Over at the dot, they interview Peter Grasch, lead coder of simon. simon provides a unique way of interacting with your computer using voice recognition (not dictation, yet) which integrates well with KDE.
Over at the dot, they interview Peter Grasch, lead coder of simon. simon provides a unique way of interacting with your computer using voice recognition (not dictation, yet) which integrates well with KDE.
voice interaction is great for people with physical impariments, allowing them to work with their pc.
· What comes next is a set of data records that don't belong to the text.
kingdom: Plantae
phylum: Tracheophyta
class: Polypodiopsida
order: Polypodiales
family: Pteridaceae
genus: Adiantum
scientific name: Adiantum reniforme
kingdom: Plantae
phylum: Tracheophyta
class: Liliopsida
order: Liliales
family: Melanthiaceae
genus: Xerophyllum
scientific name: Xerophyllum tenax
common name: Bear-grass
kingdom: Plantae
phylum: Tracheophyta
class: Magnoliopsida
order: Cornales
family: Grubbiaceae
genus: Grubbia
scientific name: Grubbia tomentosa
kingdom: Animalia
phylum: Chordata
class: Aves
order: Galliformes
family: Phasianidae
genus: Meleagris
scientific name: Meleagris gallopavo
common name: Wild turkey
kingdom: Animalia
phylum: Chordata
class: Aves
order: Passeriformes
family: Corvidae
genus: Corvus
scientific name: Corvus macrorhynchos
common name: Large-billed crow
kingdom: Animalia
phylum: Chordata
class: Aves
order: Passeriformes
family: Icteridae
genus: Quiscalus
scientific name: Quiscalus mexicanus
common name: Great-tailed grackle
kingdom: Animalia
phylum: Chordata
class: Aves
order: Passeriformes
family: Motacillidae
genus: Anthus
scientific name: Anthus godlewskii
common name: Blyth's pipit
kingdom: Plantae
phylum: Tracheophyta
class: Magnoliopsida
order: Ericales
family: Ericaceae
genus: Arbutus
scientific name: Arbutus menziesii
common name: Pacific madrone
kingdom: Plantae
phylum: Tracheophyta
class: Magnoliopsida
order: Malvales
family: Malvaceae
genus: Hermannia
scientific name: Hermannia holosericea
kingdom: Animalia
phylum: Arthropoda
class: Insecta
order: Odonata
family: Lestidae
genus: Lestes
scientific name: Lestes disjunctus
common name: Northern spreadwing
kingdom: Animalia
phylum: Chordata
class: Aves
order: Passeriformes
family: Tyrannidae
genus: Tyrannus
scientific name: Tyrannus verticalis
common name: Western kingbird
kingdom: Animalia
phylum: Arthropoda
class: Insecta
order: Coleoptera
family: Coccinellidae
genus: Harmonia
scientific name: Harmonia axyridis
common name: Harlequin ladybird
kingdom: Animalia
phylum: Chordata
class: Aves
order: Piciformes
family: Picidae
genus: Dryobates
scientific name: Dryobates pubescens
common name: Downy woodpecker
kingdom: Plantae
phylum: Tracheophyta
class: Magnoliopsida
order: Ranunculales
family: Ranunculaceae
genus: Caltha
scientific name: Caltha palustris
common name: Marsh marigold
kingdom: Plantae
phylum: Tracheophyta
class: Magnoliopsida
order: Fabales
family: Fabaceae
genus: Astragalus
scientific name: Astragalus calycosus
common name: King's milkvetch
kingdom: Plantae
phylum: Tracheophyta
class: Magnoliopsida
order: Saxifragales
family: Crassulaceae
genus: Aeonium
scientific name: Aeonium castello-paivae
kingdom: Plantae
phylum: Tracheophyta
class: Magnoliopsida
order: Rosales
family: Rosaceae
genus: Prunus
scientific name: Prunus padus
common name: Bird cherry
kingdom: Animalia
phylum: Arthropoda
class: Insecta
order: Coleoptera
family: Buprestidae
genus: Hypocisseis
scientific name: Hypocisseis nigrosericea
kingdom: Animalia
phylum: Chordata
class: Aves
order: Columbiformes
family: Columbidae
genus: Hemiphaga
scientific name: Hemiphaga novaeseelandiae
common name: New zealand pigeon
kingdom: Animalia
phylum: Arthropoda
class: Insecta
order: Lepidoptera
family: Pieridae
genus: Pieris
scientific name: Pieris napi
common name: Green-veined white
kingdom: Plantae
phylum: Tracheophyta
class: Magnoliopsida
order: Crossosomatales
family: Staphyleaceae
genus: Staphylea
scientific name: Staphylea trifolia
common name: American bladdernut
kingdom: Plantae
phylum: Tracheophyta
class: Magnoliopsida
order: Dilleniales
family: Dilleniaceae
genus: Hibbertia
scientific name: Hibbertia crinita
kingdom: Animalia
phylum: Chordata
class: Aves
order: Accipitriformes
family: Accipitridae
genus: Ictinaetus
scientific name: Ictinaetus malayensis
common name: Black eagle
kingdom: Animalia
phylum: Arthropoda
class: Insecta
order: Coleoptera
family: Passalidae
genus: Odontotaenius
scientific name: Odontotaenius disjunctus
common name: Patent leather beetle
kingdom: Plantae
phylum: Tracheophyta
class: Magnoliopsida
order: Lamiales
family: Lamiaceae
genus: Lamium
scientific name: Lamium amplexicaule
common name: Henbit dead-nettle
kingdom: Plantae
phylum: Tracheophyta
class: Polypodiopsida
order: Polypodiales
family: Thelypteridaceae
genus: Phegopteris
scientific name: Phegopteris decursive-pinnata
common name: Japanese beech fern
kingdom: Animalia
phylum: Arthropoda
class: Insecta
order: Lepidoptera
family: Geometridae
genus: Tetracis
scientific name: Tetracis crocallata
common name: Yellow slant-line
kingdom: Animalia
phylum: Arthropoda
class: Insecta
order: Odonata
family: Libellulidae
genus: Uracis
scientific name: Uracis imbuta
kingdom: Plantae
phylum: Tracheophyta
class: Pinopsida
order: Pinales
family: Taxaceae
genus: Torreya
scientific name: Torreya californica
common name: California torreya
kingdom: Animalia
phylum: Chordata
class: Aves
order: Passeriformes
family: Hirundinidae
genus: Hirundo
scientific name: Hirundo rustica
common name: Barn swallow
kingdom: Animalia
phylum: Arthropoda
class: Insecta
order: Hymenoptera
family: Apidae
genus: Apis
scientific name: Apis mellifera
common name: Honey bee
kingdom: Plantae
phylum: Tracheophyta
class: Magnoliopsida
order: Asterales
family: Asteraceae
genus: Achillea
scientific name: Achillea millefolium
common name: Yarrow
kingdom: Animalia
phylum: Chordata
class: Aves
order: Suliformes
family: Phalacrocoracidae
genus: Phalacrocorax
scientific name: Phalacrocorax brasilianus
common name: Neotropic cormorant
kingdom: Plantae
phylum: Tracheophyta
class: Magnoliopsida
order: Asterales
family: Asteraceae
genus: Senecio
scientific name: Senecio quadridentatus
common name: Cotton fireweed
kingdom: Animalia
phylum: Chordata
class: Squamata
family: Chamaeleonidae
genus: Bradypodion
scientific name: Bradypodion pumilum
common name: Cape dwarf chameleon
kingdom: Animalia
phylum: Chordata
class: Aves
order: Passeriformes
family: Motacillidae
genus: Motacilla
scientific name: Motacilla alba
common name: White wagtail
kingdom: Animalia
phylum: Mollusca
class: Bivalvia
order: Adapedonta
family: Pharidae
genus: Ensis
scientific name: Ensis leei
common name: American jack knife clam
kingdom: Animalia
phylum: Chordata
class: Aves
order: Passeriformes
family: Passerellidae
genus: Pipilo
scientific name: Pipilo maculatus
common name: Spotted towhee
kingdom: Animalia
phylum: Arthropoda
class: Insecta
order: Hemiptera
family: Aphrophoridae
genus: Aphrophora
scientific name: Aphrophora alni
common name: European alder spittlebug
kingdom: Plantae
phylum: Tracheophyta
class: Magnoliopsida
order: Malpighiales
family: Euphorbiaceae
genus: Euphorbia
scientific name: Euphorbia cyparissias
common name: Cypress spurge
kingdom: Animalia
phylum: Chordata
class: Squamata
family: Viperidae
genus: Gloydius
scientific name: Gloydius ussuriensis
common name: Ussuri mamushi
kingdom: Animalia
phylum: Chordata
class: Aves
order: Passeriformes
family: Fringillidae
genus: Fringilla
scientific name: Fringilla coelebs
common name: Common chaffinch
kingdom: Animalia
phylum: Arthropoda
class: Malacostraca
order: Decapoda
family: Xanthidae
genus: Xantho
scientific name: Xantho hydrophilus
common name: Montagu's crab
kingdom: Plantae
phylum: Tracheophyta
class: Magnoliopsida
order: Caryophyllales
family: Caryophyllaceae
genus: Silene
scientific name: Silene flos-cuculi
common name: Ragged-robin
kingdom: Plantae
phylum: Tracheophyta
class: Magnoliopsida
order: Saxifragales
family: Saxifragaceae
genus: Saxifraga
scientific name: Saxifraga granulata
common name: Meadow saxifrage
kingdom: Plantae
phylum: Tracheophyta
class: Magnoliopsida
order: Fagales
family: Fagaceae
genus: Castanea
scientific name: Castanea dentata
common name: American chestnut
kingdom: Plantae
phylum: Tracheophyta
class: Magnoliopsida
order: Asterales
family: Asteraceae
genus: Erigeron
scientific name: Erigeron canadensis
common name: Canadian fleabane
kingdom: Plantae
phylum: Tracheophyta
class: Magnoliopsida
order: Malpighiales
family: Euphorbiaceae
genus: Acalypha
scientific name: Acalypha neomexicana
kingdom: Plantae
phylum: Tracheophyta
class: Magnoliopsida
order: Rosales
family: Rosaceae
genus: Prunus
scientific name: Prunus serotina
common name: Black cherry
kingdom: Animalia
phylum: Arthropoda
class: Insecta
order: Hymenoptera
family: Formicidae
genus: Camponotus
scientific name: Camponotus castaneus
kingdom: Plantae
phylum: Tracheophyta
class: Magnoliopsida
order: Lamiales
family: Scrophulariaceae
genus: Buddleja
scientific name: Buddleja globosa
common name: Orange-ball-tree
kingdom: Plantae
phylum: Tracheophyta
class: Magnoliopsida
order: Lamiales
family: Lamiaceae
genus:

It’s also pretty good for some computer novices – as voice control is just a lot more natural than mouse/keyboard (probably not to you, or I, we’re used to it now, I’m talking real novices – computer phobics)
However, for everyone else, voice isn’t such a great feature – in an office it’s just damned annoying having someone sit there talking to their pc all the time:
“Mouse down, new tab, next window” etc
Voice interaction is also painfully slow, having to explain to the computer which button to press, which tab to select, which window to move.. it’s much much quicker to just do it yourself with the mouse/keyboard, if you can.
Keep developing voice commands, they are needed, just not for the masses (at least not yet)
In the current context of user interfaces, it’s less useful, I agree. Consider an application built around voice apis such as simon: instead of “next tab, next tab, copy, next tab, paste” you write the application to meet a more natural language “copy first name and last name to memo field”.
The creative developer has limitless possibilities once a decent speech recog engine exists.